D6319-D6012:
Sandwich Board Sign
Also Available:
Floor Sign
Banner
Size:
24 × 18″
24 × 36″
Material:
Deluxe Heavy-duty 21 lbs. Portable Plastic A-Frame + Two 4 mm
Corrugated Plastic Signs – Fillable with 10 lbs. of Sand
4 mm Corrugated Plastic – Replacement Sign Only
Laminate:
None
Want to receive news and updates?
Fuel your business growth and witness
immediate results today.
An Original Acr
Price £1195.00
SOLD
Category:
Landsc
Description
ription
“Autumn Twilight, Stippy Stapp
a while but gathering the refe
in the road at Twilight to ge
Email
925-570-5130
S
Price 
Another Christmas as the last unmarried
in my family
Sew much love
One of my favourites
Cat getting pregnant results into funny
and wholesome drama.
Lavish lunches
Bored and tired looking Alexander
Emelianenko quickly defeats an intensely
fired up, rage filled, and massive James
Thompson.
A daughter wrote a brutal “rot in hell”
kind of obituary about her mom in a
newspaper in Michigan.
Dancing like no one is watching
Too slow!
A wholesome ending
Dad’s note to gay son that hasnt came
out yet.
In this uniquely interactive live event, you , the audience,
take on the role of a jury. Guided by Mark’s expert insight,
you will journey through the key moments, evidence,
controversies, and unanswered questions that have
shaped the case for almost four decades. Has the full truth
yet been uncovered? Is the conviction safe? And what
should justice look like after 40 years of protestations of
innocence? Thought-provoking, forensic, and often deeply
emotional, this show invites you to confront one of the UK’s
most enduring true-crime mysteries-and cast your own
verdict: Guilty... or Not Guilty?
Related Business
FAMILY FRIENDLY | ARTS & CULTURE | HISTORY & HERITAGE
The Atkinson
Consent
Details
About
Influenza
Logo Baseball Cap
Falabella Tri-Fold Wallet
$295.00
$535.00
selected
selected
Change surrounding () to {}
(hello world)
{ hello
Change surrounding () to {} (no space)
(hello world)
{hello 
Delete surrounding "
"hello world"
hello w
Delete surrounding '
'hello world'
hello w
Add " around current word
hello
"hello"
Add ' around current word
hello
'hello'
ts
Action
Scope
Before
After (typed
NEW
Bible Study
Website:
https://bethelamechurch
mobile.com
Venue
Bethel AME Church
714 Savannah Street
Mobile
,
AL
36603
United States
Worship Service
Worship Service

* * *

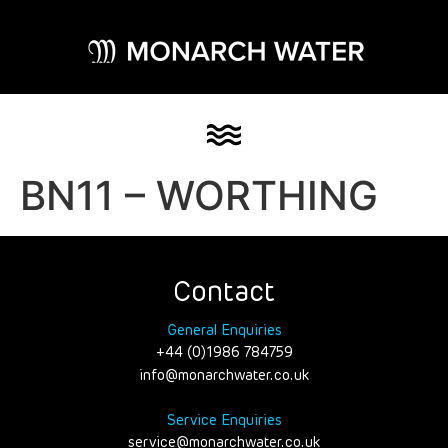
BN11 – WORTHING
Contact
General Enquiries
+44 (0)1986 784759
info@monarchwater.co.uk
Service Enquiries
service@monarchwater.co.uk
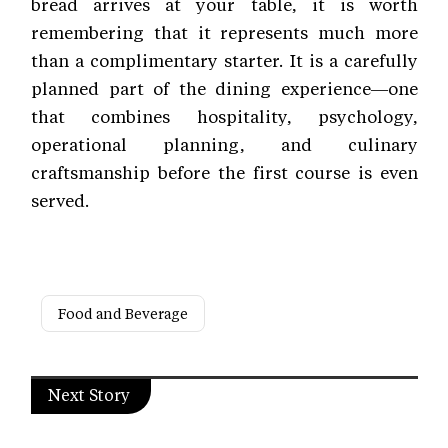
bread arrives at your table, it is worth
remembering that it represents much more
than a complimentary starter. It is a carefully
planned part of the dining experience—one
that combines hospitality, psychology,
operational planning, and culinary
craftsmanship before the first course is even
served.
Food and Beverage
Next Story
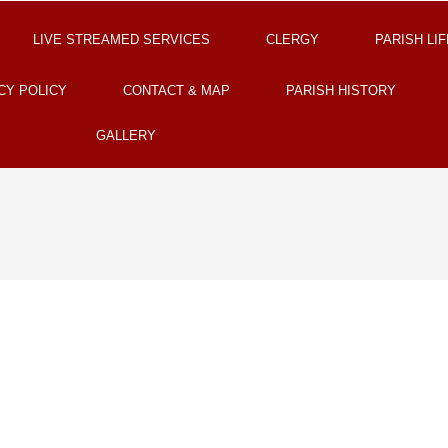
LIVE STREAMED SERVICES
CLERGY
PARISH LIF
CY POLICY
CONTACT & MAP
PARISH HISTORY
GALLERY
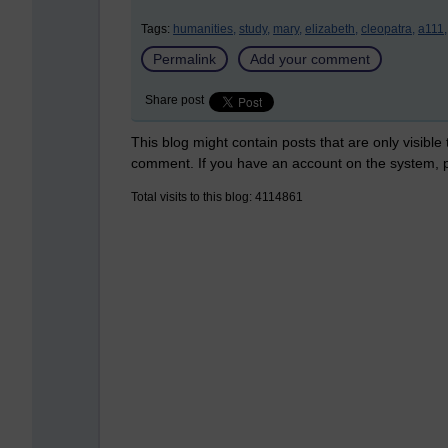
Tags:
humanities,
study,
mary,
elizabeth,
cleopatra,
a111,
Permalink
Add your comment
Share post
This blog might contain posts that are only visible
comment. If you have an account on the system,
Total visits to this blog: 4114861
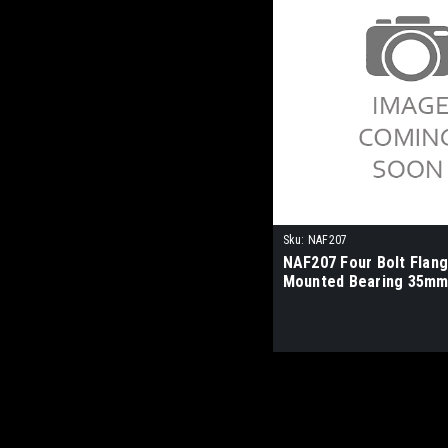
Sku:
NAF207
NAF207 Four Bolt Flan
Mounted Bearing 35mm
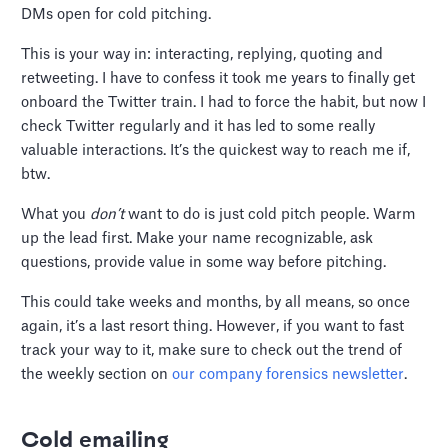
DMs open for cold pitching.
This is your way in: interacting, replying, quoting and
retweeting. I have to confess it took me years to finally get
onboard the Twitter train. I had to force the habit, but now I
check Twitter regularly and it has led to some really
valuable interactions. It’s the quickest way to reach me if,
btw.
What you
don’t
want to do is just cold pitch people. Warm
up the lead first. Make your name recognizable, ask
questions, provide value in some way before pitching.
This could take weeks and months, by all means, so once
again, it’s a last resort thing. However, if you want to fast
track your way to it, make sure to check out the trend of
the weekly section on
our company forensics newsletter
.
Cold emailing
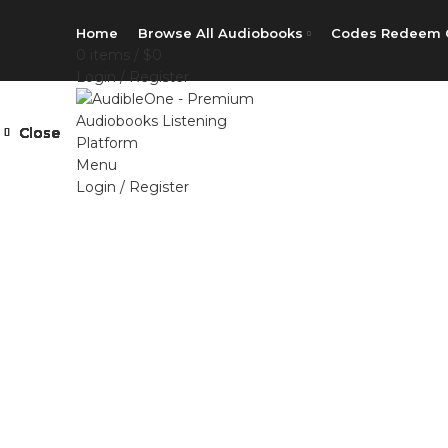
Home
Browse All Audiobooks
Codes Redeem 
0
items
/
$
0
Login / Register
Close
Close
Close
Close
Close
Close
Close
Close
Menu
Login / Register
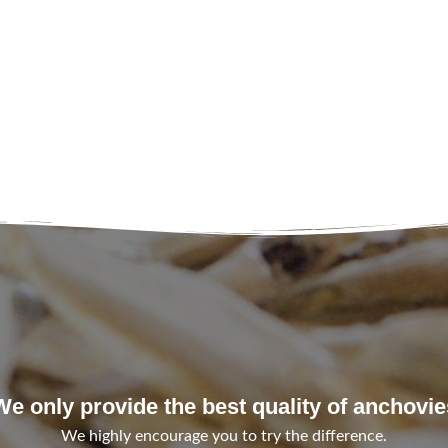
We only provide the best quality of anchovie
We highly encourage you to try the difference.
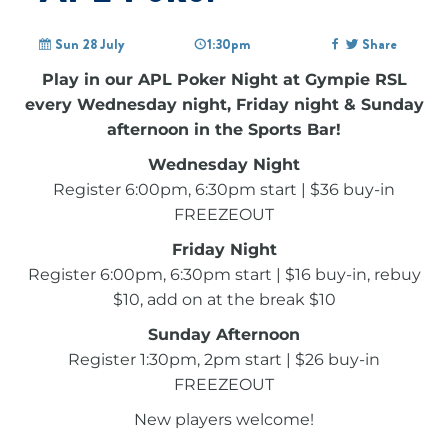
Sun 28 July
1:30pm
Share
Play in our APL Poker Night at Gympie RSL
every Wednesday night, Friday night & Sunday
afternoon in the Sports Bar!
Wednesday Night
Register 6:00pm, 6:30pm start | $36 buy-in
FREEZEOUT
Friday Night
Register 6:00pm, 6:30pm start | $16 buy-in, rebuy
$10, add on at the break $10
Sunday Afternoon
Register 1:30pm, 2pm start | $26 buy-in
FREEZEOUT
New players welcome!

• [REQUEST]:
Scan the material above. Extract every line in which the word "Enquiries" occurs.

• [PROBLEM SOLUTION]:
General Enquiries
Service Enquiries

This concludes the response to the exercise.